• _Fragmento del texto_

• • • • • • •

Kadish por la pena y el desamor

Crítica de «Poeta en Nova York» no blog La Sinrazón del Testimonio

Valiente y novedosa, la propuesta escénica de Paloma Lugilde es un artefacto teatral provocativo y resbaladizo que trajina al espectador sobre arenas movedizas y lo invita a adentrarse en un poema repleto de ecos y reverberancias subterráneas. La alquimia de los textos de muy difícil encaje dramático se pone al servicio de la acción escénica que no es más,-ni menos-, que el despliegue de la Trinidad surgida del interior del poeta, sobre la que se vierte todo su desamparo ante el amor perdido, la infancia desaparecida ,el anhelo de un hijo imposible; argamasa que une el paisaje de desesperación, dolor, ruina e intemperie que es la ciudad de Nueva York y el alma de García Lorca.

• • • • • • •

Datos recopilados
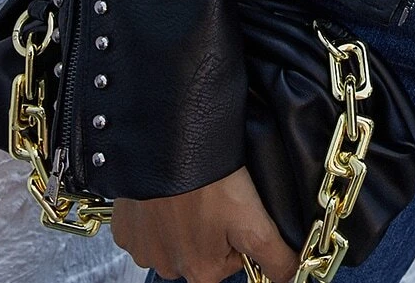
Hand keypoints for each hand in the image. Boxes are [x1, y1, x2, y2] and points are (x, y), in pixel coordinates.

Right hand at [112, 164, 298, 282]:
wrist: (169, 145)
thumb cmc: (211, 181)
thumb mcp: (253, 220)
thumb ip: (273, 254)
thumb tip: (289, 275)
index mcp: (201, 273)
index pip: (231, 260)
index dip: (238, 231)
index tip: (236, 205)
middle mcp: (168, 269)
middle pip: (201, 251)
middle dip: (209, 227)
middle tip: (214, 194)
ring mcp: (143, 249)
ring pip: (173, 238)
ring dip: (182, 219)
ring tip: (192, 190)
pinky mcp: (125, 228)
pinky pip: (146, 226)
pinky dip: (156, 211)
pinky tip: (167, 191)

• • • • • • •

• _Tarea pendiente_
Devuelve la crítica teatral completa y sin ningún cambio.

• _Respuesta escrita_
Kadish por la pena y el desamor

Crítica de «Poeta en Nova York» no blog La Sinrazón del Testimonio

Valiente y novedosa, la propuesta escénica de Paloma Lugilde es un artefacto teatral provocativo y resbaladizo que trajina al espectador sobre arenas movedizas y lo invita a adentrarse en un poema repleto de ecos y reverberancias subterráneas. La alquimia de los textos de muy difícil encaje dramático se pone al servicio de la acción escénica que no es más,-ni menos-, que el despliegue de la Trinidad surgida del interior del poeta, sobre la que se vierte todo su desamparo ante el amor perdido, la infancia desaparecida ,el anhelo de un hijo imposible; argamasa que une el paisaje de desesperación, dolor, ruina e intemperie que es la ciudad de Nueva York y el alma de García Lorca.